Moreover, patients with terminal conditions are left with an unrealistic view of their condition and may be distracted from making the most of the time they have left. This ultimately leads to more heartache and suffering when the bogus treatment proves futile.

It’s a waste of everyone’s time
Thousands of studies have been conducted into the effectiveness of homeopathy and its various ‘laws’. So far, none reliably shown homeopathy to be effective and most are conclusively negative. Any conventional treatment with a similar track record would have been dropped a long time ago. In fact, many treatments have been dropped, even with a stronger evidence base than exists for homeopathy. If we weren’t wasting time proving, yet again, that homeopathy doesn’t work, we could be looking for treatments that do.

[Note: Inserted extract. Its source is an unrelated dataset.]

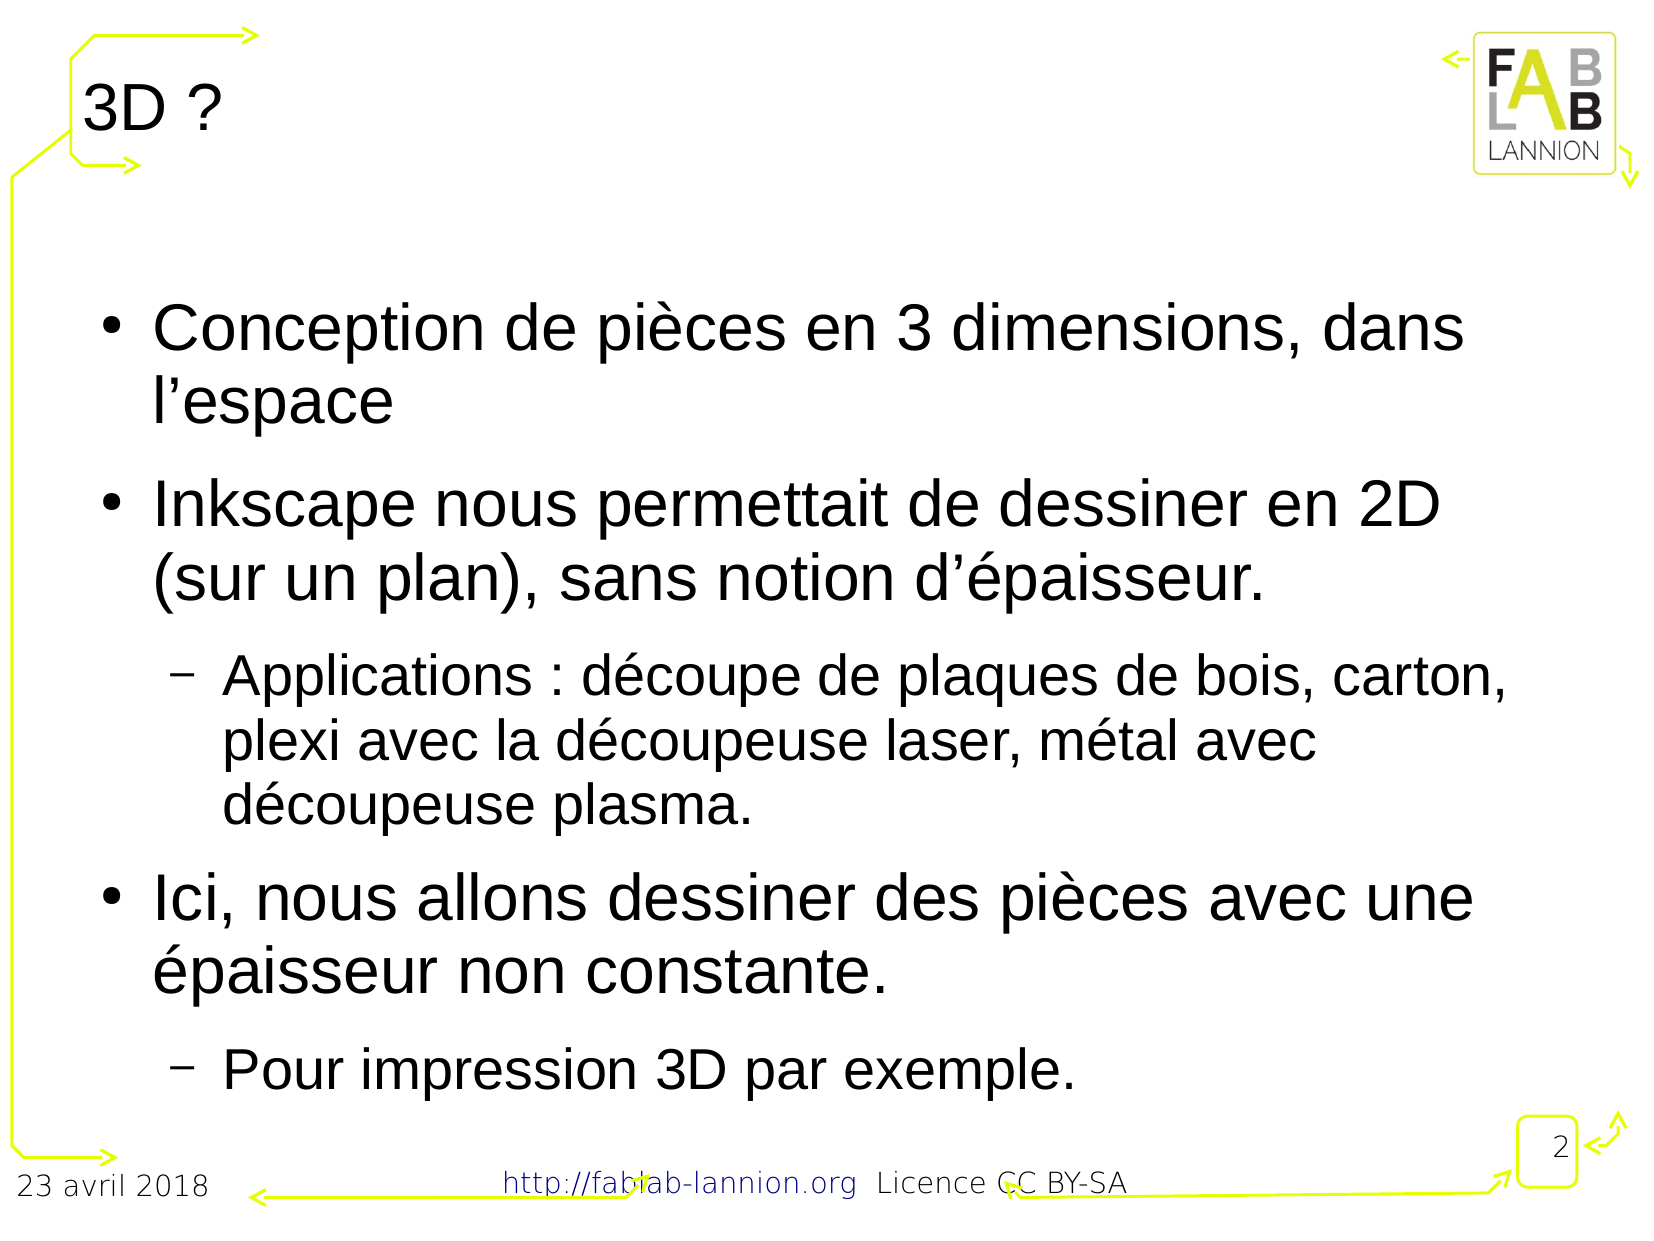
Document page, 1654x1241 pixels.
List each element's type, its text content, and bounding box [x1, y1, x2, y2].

list Conception de pièces en 3 dimensions, dans l’espace Inkscape nous permettait de dessiner en 2D (sur un plan), sans notion d’épaisseur. Applications : découpe de plaques de bois, carton, plexi avec la découpeuse laser, métal avec découpeuse plasma. Ici, nous allons dessiner des pièces avec une épaisseur non constante. Pour impression 3D par exemple. [82, 290, 1571, 1111]
title 3D ? [82, 49, 1441, 166]
picture [1470, 29, 1619, 178]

There are alternatives to this alternative
The thing about homeopathy is, we don’t need it. Medicine works. Diseases like measles, whooping cough and polio are effectively prevented by vaccination. Modern anti-retroviral drugs help HIV sufferers manage their condition so effectively that AIDS is no longer the death sentence it once was.

Homeopaths offer bogus ‘cures’ for AIDS, which leads to vulnerable people, sick to death, paying for the privilege.

It’s not what it says on the label
Buy a vial of 30C homeopathic sulphur at your local pharmacy and one thing you can be sure you won’t find in the bottle is any sulphur. You have significantly more chance of winning a triple rollover on the lottery than you have of finding even a single atom of sulphur in that tube; but the label still reads ‘Sulphur’.

It detracts from medicine
Giving legitimacy to unproven and ineffective treatments does not come without a cost. The cost of allowing the promotion of homeopathy as an ‘alternative’ to medicine comes when patients are unable to distinguish between a self-limiting condition which will cure itself given time, and a more serious illness which will become life-threatening if incorrectly treated. Stories of people abandoning medicine in favour of quack cures, with disastrous results, are not hard to find. By allowing the promotion of a therapy proven to be ineffective and implausible, we encourage people to turn their back on the treatments that can help them.

It has abused its placebo privileges
From time to time, it’s understandable that a simple-to-administer placebo treatment might carry some benefit for doctors, where no medical intervention has a particular, proven effectiveness. In these scenarios, it could be argued that homeopathy might have had a role to play, providing a harm-free, effect-free placebo to help manage the otherwise unmanageable. However, homeopaths abuse this minor level of legitimacy to make claims about conditions the placebo effect could not possible treat. Cancer, HIV, malaria, yellow fever, autism, tuberculosis. They discourage people from seeking medical help when they most need it. It’s time to stop lending support to quackery; time to give people the facts about this 200-year-old snake oil, before they choose to use it instead of the ever-improving and reliable interventions of modern medicine.